Exercise inputs -
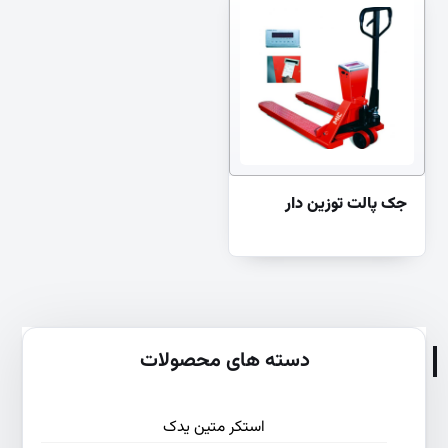
جک پالت توزین دار
دسته های محصولات
استکر متین یدک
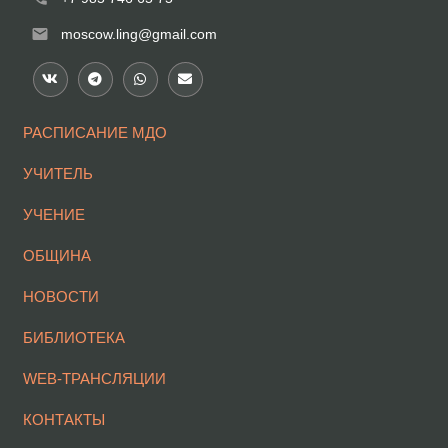
mail
moscow.ling@gmail.com
РАСПИСАНИЕ МДО
УЧИТЕЛЬ
УЧЕНИЕ
ОБЩИНА
НОВОСТИ
БИБЛИОТЕКА
WEB-ТРАНСЛЯЦИИ
КОНТАКТЫ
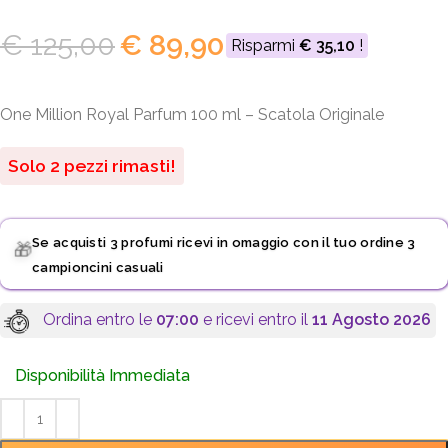
€
125,00
€
89,90
Risparmi
€
35,10
!
One Million Royal Parfum 100 ml – Scatola Originale
Solo 2 pezzi rimasti!
Se acquisti 3 profumi ricevi in omaggio con il tuo ordine 3
🎁
campioncini casuali
Ordina entro le
07:00
e ricevi entro il
11 Agosto 2026
Disponibilità Immediata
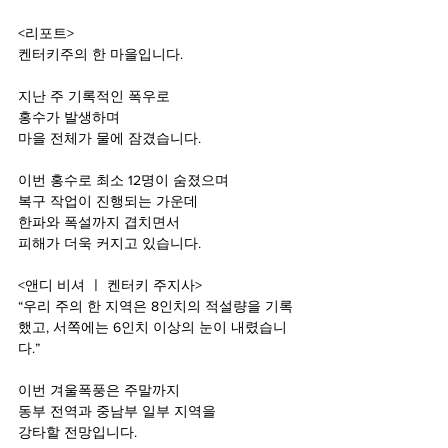
<리포트>
켄터키주의 한 마을입니다.
지난 주 기록적인 폭우로
홍수가 발생하며
마을 전체가 물에 잠겼습니다.
이번 홍수로 최소 12명이 숨졌으며
복구 작업이 진행되는 가운데
한파와 폭설까지 겹치면서
피해가 더욱 커지고 있습니다.
<앤디 비셔 ㅣ 켄터키 주지사>
“우리 주의 한 지역은 8인치의 적설량을 기록
했고, 서쪽에는 6인치 이상의 눈이 내렸습니
다.”
이번 겨울폭풍은 주말까지
동부 전역과 중남부 일부 지역을
강타할 전망입니다.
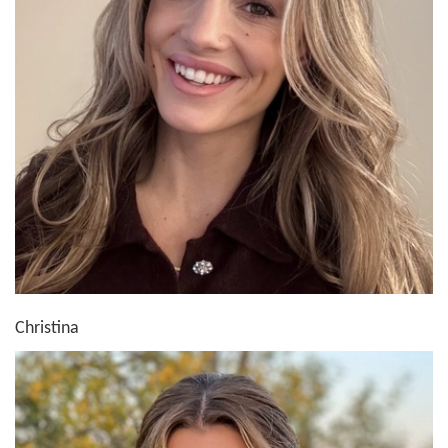
Christina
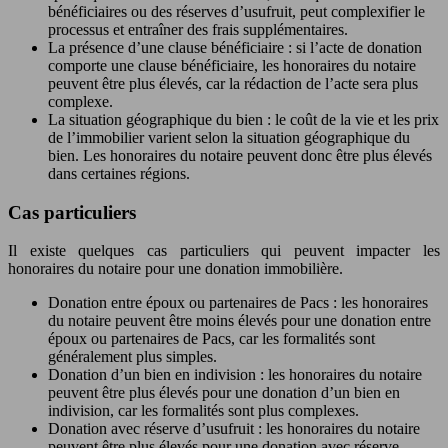
bénéficiaires ou des réserves d’usufruit, peut complexifier le
processus et entraîner des frais supplémentaires.
La présence d’une clause bénéficiaire : si l’acte de donation
comporte une clause bénéficiaire, les honoraires du notaire
peuvent être plus élevés, car la rédaction de l’acte sera plus
complexe.
La situation géographique du bien : le coût de la vie et les prix
de l’immobilier varient selon la situation géographique du
bien. Les honoraires du notaire peuvent donc être plus élevés
dans certaines régions.
Cas particuliers
Il existe quelques cas particuliers qui peuvent impacter les
honoraires du notaire pour une donation immobilière.
Donation entre époux ou partenaires de Pacs : les honoraires
du notaire peuvent être moins élevés pour une donation entre
époux ou partenaires de Pacs, car les formalités sont
généralement plus simples.
Donation d’un bien en indivision : les honoraires du notaire
peuvent être plus élevés pour une donation d’un bien en
indivision, car les formalités sont plus complexes.
Donation avec réserve d’usufruit : les honoraires du notaire
peuvent être plus élevés pour une donation avec réserve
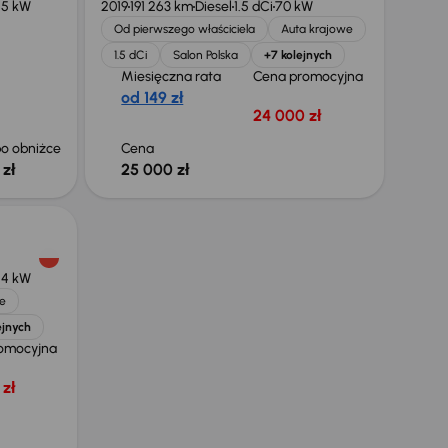
55 kW
2019
191 263 km
Diesel
1.5 dCi
70 kW
Od pierwszego właściciela
Auta krajowe
1.5 dCi
Salon Polska
+7 kolejnych
Miesięczna rata
Cena promocyjna
od 149 zł
24 000 zł
o obniżce
Cena
 zł
25 000 zł
54 kW
e
ejnych
omocyjna
zł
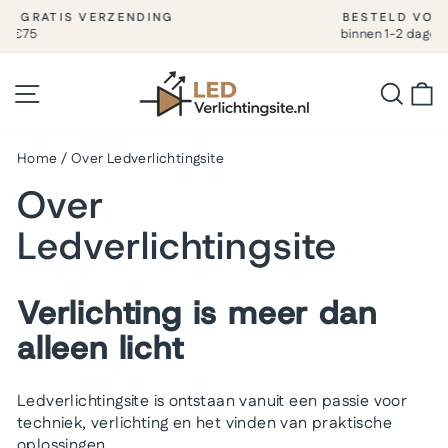
Naar
BESTELD VOOR 17:00
inhoud
binnen 1-2 dagen geleverd
Diashow
pauzeren
gaan
Sitenavigatie
Zoeke
W
Home
/
Over Ledverlichtingsite
Over
Ledverlichtingsite
Verlichting is meer dan
alleen licht
Ledverlichtingsite is ontstaan vanuit een passie voor
techniek, verlichting en het vinden van praktische
oplossingen.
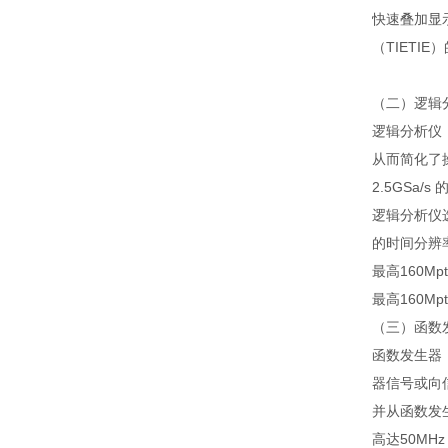
快速叠加显
（TIET
（二）逻辑
逻辑分析仪
从而简化了
2.5GSa
逻辑分析仪选
的时间分辨
最高160M
最高160
（三）函数
函数发生器
器信号或向
并从函数发
高达50MH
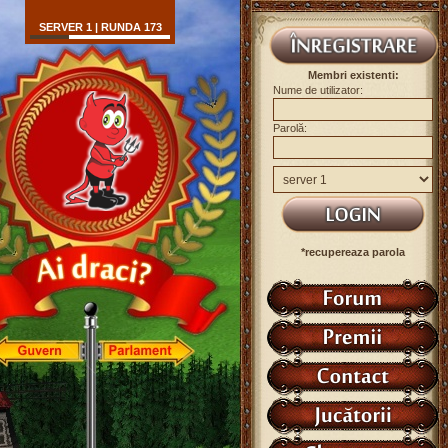
SERVER 1 | RUNDA 173
Membri existenti:
Nume de utilizator:
Parolă:
*recupereaza parola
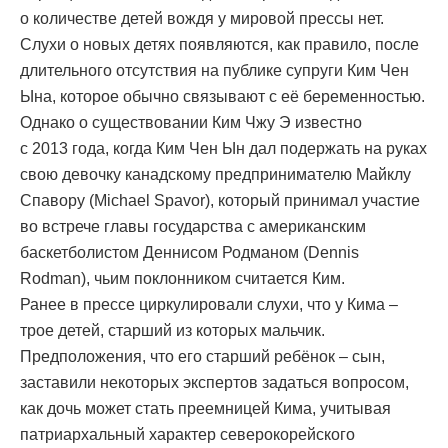
о количестве детей вождя у мировой прессы нет.
Слухи о новых детях появляются, как правило, после
длительного отсутствия на публике супруги Ким Чен
Ына, которое обычно связывают с её беременностью.
Однако о существовании Ким Чжу Э известно
с 2013 года, когда Ким Чен Ын дал подержать на руках
свою девочку канадскому предпринимателю Майклу
Спавору (Michael Spavor), который принимал участие
во встрече главы государства с американским
баскетболистом Деннисом Родманом (Dennis
Rodman), чьим поклонником считается Ким.
Ранее в прессе циркулировали слухи, что у Кима –
трое детей, старший из которых мальчик.
Предположения, что его старший ребёнок – сын,
заставили некоторых экспертов задаться вопросом,
как дочь может стать преемницей Кима, учитывая
патриархальный характер северокорейского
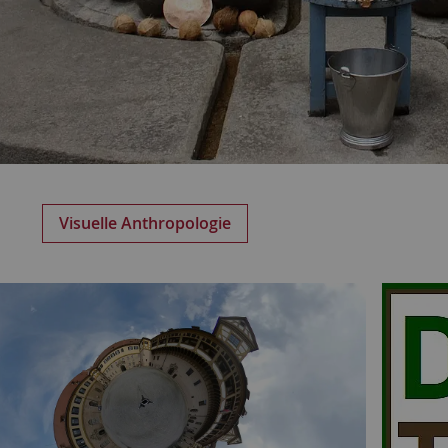
Visuelle Anthropologie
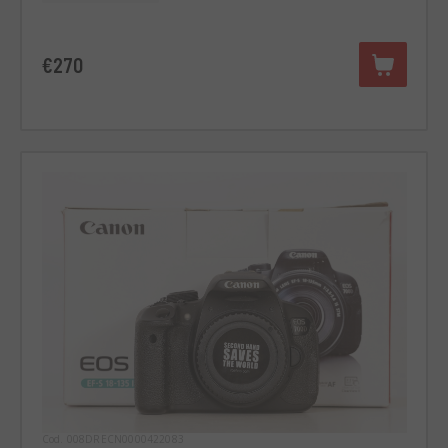
€270
Cod. 008DRECN0000422083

Exercise prompt - If a line in the records has the word "notaire", copy that line.

Written solution -
comporte une clause bénéficiaire, les honoraires du notaire
bien. Les honoraires du notaire peuvent donc être plus élevés
honoraires du notaire pour une donation immobilière.
du notaire peuvent être moins élevés pour une donation entre
Donation d’un bien en indivision : les honoraires du notaire
Donation avec réserve d’usufruit : les honoraires du notaire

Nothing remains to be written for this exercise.